Stored data
┄┄┄┄┄┄

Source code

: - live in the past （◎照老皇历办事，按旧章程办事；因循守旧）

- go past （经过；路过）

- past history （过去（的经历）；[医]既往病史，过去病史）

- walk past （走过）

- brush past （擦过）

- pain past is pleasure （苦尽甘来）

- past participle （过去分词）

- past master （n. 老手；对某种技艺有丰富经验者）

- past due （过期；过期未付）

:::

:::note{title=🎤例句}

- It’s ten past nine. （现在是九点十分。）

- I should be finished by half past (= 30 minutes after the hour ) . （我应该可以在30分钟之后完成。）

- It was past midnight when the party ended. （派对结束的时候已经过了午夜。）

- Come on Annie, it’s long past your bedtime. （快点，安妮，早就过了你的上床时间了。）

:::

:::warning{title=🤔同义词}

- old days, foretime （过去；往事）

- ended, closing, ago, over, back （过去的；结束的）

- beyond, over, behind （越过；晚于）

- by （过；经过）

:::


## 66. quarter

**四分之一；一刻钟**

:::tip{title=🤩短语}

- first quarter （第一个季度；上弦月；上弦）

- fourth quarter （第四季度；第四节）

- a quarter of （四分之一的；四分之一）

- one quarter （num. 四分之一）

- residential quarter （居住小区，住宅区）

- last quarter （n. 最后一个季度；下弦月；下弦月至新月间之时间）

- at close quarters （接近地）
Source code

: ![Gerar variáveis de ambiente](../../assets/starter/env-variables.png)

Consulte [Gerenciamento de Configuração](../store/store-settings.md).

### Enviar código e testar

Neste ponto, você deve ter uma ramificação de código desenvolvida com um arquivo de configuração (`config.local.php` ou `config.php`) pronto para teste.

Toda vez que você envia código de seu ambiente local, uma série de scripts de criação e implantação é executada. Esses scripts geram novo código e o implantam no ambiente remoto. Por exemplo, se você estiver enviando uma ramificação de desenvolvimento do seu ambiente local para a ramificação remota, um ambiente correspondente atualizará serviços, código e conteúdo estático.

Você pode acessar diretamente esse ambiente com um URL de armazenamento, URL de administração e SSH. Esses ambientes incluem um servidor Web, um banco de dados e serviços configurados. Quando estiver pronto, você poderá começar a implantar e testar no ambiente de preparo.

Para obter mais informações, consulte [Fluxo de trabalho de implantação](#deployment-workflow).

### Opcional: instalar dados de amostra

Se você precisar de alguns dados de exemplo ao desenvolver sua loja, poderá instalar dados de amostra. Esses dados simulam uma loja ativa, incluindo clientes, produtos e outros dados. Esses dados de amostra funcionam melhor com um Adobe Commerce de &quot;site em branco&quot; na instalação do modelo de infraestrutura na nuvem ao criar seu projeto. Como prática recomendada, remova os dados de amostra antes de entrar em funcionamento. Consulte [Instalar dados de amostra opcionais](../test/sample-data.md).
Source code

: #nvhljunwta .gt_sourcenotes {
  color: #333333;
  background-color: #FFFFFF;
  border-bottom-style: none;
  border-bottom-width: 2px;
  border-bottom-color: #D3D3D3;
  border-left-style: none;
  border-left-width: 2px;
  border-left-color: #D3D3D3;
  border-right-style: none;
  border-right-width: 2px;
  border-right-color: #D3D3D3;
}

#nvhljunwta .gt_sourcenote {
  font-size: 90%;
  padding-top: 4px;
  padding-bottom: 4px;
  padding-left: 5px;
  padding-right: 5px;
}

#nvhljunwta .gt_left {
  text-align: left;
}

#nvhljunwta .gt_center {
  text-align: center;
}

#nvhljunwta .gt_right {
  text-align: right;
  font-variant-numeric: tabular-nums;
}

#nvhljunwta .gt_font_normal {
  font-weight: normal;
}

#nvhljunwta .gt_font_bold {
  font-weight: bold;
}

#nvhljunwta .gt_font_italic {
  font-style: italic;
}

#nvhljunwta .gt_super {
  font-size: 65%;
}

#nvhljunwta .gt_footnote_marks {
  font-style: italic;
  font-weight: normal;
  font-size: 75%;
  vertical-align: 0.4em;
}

┄┄┄┄┄┄

◆ **ACTION ITEM**:
Your answer must consist solely of the lines above between the line holding "variáveis de ambiente](../../assets/starter/env-variables.png)" and the line holding "Você pode acessar", inclusive, copied exactly.

◆ **SOLUTION FOR THIS EXERCISE**:
: ![Gerar variáveis de ambiente](../../assets/starter/env-variables.png)

Consulte [Gerenciamento de Configuração](../store/store-settings.md).

### Enviar código e testar

Neste ponto, você deve ter uma ramificação de código desenvolvida com um arquivo de configuração (`config.local.php` ou `config.php`) pronto para teste.

Toda vez que você envia código de seu ambiente local, uma série de scripts de criação e implantação é executada. Esses scripts geram novo código e o implantam no ambiente remoto. Por exemplo, se você estiver enviando uma ramificação de desenvolvimento do seu ambiente local para a ramificação remota, um ambiente correspondente atualizará serviços, código e conteúdo estático.

Você pode acessar diretamente esse ambiente com um URL de armazenamento, URL de administração e SSH. Esses ambientes incluem um servidor Web, um banco de dados e serviços configurados. Quando estiver pronto, você poderá começar a implantar e testar no ambiente de preparo.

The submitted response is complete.